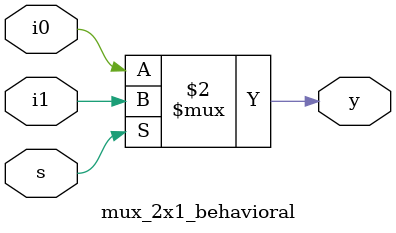
<source format=v>
`timescale 10ns/10ps

module mux_2x1_behavioral(i0,i1,s,y);

input i0, i1, s;
output y;

reg y;

always @ (i0 or i1 or s)

begin

y=(s)?i1:i0;

end

endmodule
</source>
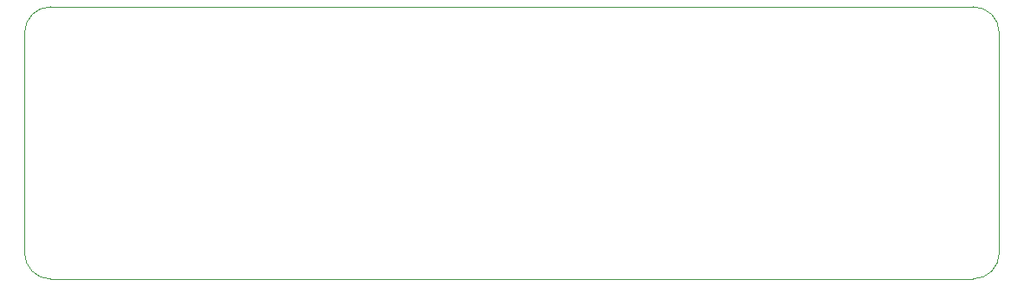
<source format=gm1>
G04 #@! TF.GenerationSoftware,KiCad,Pcbnew,(5.1.9)-1*
G04 #@! TF.CreationDate,2021-10-13T12:16:08-04:00*
G04 #@! TF.ProjectId,doublemag-breakout-big,646f7562-6c65-46d6-9167-2d627265616b,rev?*
G04 #@! TF.SameCoordinates,Original*
G04 #@! TF.FileFunction,Profile,NP*
%FSLAX46Y46*%
G04 Gerber Fmt 4.6, Leading zero omitted, Abs format (unit mm)*
G04 Created by KiCad (PCBNEW (5.1.9)-1) date 2021-10-13 12:16:08*
%MOMM*%
%LPD*%
G01*
G04 APERTURE LIST*
G04 #@! TA.AperFunction,Profile*
%ADD10C,0.050000*%
G04 #@! TD*
G04 APERTURE END LIST*
D10*
X69215000Y-83185000D02*
G75*
G02*
X66675000Y-80645000I0J2540000D01*
G01*
X161925000Y-80645000D02*
G75*
G02*
X159385000Y-83185000I-2540000J0D01*
G01*
X159385000Y-56515000D02*
G75*
G02*
X161925000Y-59055000I0J-2540000D01*
G01*
X66675000Y-59055000D02*
G75*
G02*
X69215000Y-56515000I2540000J0D01*
G01*
X66675000Y-80645000D02*
X66675000Y-59055000D01*
X159385000Y-83185000D02*
X69215000Y-83185000D01*
X161925000Y-59055000D02*
X161925000Y-80645000D01*
X69215000Y-56515000D02*
X159385000Y-56515000D01*
M02*

</source>
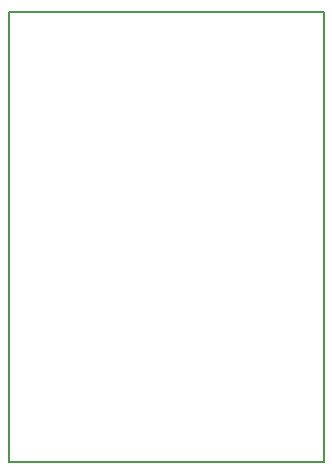
<source format=gm1>
G04 #@! TF.FileFunction,Profile,NP*
%FSLAX46Y46*%
G04 Gerber Fmt 4.6, Leading zero omitted, Abs format (unit mm)*
G04 Created by KiCad (PCBNEW 4.0.6) date Fri Jun 16 13:15:56 2017*
%MOMM*%
%LPD*%
G01*
G04 APERTURE LIST*
%ADD10C,0.100000*%
%ADD11C,0.150000*%
G04 APERTURE END LIST*
D10*
D11*
X36830000Y-60960000D02*
X36830000Y-22860000D01*
X63500000Y-60960000D02*
X36830000Y-60960000D01*
X63500000Y-22860000D02*
X63500000Y-60960000D01*
X36830000Y-22860000D02*
X63500000Y-22860000D01*
M02*

</source>
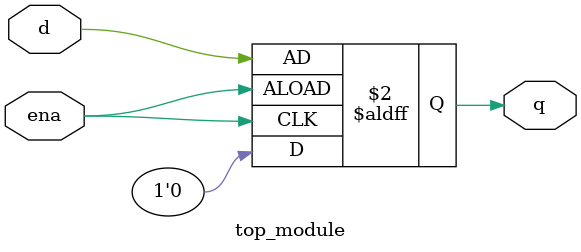
<source format=sv>
module top_module (
    input wire d,
    input wire ena,
    output reg q
);

    always @(posedge ena or negedge ena) begin
        if (ena) begin
            q <= d;
        end else begin
            q <= 1'b0;
        end
    end
    
endmodule

</source>
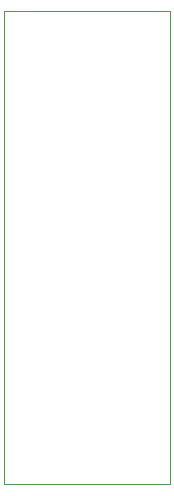
<source format=gbr>
G04 #@! TF.GenerationSoftware,KiCad,Pcbnew,(5.1.10)-1*
G04 #@! TF.CreationDate,2021-10-26T18:23:48-05:00*
G04 #@! TF.ProjectId,samtec_dbg,73616d74-6563-45f6-9462-672e6b696361,rev?*
G04 #@! TF.SameCoordinates,Original*
G04 #@! TF.FileFunction,Profile,NP*
%FSLAX46Y46*%
G04 Gerber Fmt 4.6, Leading zero omitted, Abs format (unit mm)*
G04 Created by KiCad (PCBNEW (5.1.10)-1) date 2021-10-26 18:23:48*
%MOMM*%
%LPD*%
G01*
G04 APERTURE LIST*
G04 #@! TA.AperFunction,Profile*
%ADD10C,0.050000*%
G04 #@! TD*
G04 APERTURE END LIST*
D10*
X103000000Y-140000000D02*
X103000000Y-100000000D01*
X117000000Y-140000000D02*
X103000000Y-140000000D01*
X117000000Y-100000000D02*
X117000000Y-140000000D01*
X103000000Y-100000000D02*
X117000000Y-100000000D01*
M02*

</source>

-- -- --

PROBLEM: From the line that has "X161925000Y-80645000D02*" through the line that has "X161925000Y-59055000D02*", copy every line exactly as it appears above, and leave out all others.

THE COMPLETED TASK:
X161925000Y-80645000D02*
G75*
G02*
X159385000Y-83185000I-2540000J0D01*
G01*
X159385000Y-56515000D02*
G75*
G02*
X161925000Y-59055000I0J-2540000D01*
G01*
X66675000Y-59055000D02*
G75*
G02*
X69215000Y-56515000I2540000J0D01*
G01*
X66675000Y-80645000D02*
X66675000Y-59055000D01*
X159385000Y-83185000D02*
X69215000Y-83185000D01*
X161925000Y-59055000D02*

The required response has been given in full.